• 2018
  • Fake news – how about ‘fake world’?

Fake news – how about ‘fake world’?

Professor Tan Sri Dato' Dzulkifli Abdul Razak
My View - The Sun Daily
February 21, 2018

SOMEHOW many world leaders have been suddenly awakened by "fake news" – made popular by US president Donald Trump in his on-going battle with the powerful global and US media. The latest incident was his Fake News Award (dubbed the "Trumpy") created to make the idea more acceptable. He seems "successful" not so much the Trumpy which has hit a snag but more the followers he garnered. He is not "moronic" after all (think Tillerson) to command such leadership among fellow world leaders.

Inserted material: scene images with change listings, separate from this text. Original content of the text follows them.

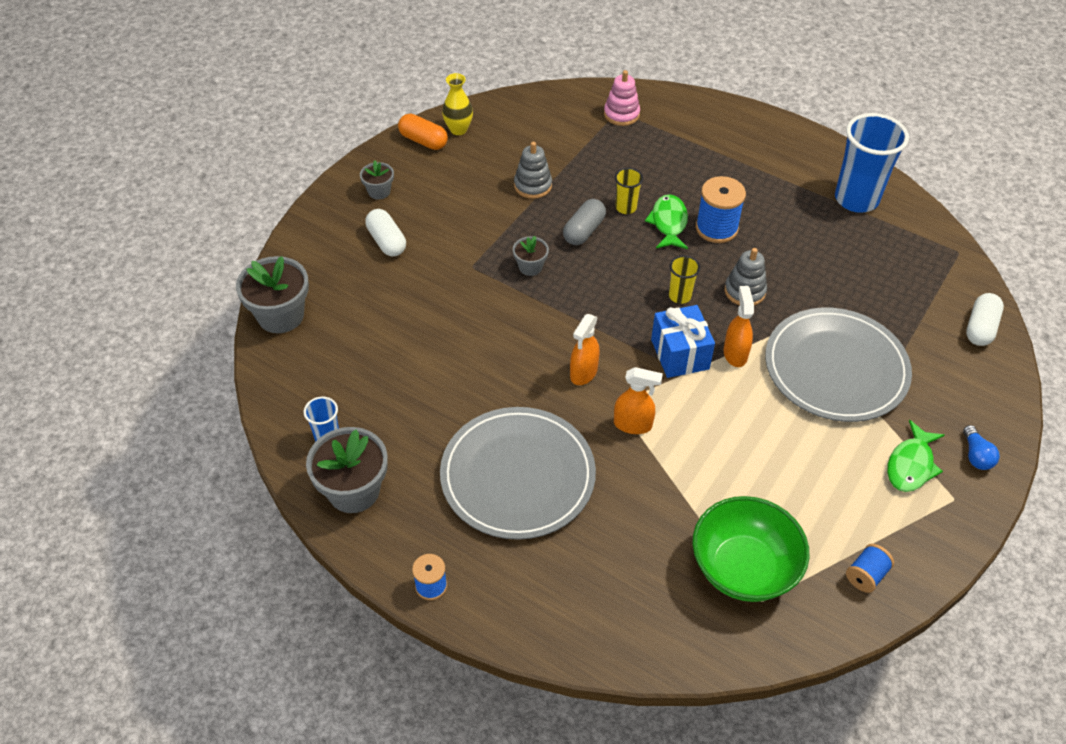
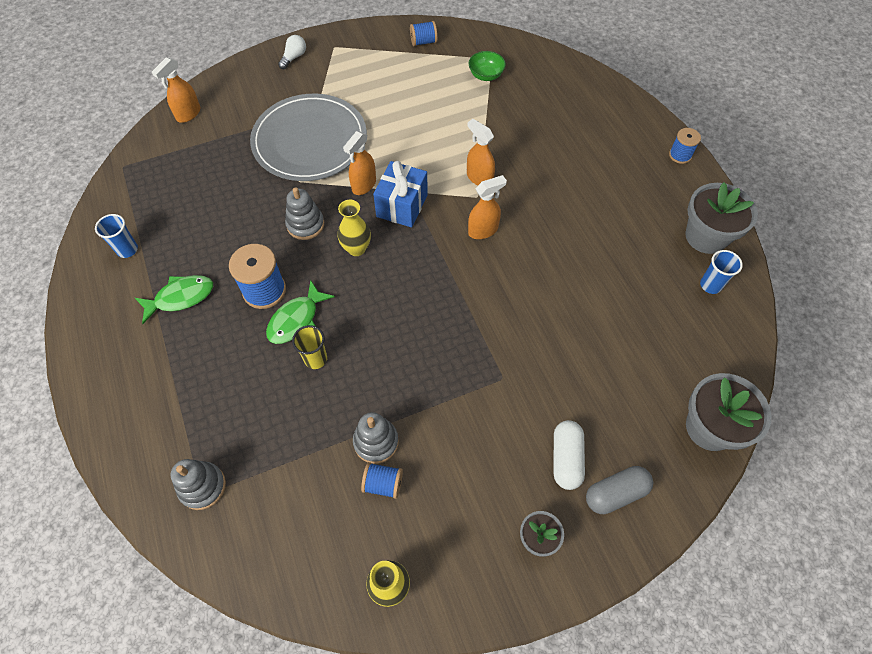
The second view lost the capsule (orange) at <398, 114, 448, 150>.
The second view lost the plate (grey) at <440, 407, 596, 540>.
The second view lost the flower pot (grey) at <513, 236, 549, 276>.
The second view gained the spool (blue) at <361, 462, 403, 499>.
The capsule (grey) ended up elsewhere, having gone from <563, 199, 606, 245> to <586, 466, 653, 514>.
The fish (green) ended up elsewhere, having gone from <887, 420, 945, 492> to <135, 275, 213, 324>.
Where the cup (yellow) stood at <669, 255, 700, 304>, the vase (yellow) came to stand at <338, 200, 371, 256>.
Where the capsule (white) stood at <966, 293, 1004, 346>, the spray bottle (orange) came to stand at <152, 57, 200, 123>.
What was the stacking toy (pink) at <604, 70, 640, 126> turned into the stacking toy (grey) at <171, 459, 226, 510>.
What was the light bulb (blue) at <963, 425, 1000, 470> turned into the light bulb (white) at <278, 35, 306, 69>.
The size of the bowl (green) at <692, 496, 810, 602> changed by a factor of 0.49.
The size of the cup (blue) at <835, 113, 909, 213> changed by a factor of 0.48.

To be sure "fake news" is not that new at all. It is just a relabelling of what used to be known as "propaganda" – targeted delivery of "false information" to cause confusion and misperception. On the global front there are many news outlets, some clandestine, pouring out propaganda against the "enemy". Voice of America and the BBC World Service are some longstanding examples.

When Malaya was fighting the Communist insurgency, a ban was imposed on listening to underground radio stations targeted at the local population as part of the psy-warfare to win hearts and minds. At the end of the day, it is about the fight to maintain or grab power regardless if the "news" has to be manipulated or falsified. The end justifies the means. Period.

So what is new about "false news"? For one, the originators are no longer limited to nation states. They are now joined by just about any one who has access to any of the ICT platforms namely the (anti-)social media. Second, if before the people on the street were the target of the "false" news now they are also actors that hurl the same to the governing power. Because they have sheer numbers their impact cannot simply be ignored, putting the people in power on the defensive as it were. It is simply where "the power of the people is greater than the people in power".

Previously the former were grouped as mere "rumour mongers"; now amplified thanks to the pervasive ICT which is a new force to reckon with. The downfall of Egyptian president Hosni Mubarak and his contemporaries are clear examples. Hence, the power of the people was muzzled by enacting new (draconian) laws aimed at curtailing their influence (eg the jailed Al Jazeera journalists). This, despite the powers that be having near monopoly to (mis)use the broadcasting apparatus of the state.

The double standards: when it comes to the people exercising similar options through the alternative media – their civil liberties are brazenly questioned. More ironic still is when several legal experts pointed out that there are more than ample legal provisions to check the situations were ignored creating a "fake world".

It is the "fake world" we are in today that needs to be urgently put right. Namely, the uneven power structures to assert command-and-control in asymmetric ways be it globally or nationally. And it is beyond "fake news" that hides it!

The recent World Economic Forum (WEF) gave glaring examples of this when the famous, rich and gullible (FRAG) converged to ensure that the world remains "fake" yet again. A case in point is when we were informed of the widening global disparity year after year since a decade ago.

Oxfam has been consistent on this in exposing how the percentage of FRAGs who owned half of the world's assets has been reduced from three digits in 2010 to single digit last year.

The year saw 82% of the wealth created in 2017 going into the pockets of 1% FRAGs.

None to half of the world's population, which numbered some 3.5 billion. If this is not a sick world than it must be a "fake" one!

But Trump and his "fake" contemporaries are not bothered two hoots about this. In fact in the WEF there was no reduction in "fake news" which was conveniently glossed over as "the confabulated truth".

Take the issue of GDP where reportedly "there remains a growing unease that measuring the health of an economy by GDP alone disguises the truly burning issues: namely, inequality." Even WEF admitted: "Decades of prioritising economic growth over social equity has led to historically high levels of wealth and income inequality."

Thus when GDP goes up, it is incorrectly assumed that everyone is generally happy and economic benefits are equally distributed. Whereas in reality with the disparities come "unhappiness" and "distrust of politicians" who are seen mostly as "fake leaders" especially in developing countries because they have no qualms playing the "fake" game to their advantage.

In contrast in 2008, the then French president set up a commission with Nobel laureates Joseph Stiglitz and Amartya Sen to come up with alternatives to GDP which is now seeing the light of day, a decade later.

Indeed WEF belatedly is proposing an "inclusive development index" (IDI) taking into account metrics like poverty, life expectancy, corruption, wealth inequality, public debt and carbon intensity as well as depletion of natural resources. In the preamble to the IDI, it recognises that slow progress in living standards and widening inequality have contributed to political polarisation and erosion of social cohesion in many advanced and emerging economies.

This has led to the emergence of a worldwide consensus on the need for a more inclusive and sustainable model of growth and development that promotes high living standards for all.

It is our fervent hope that it will deliver the final nail on the "fake world" coffin.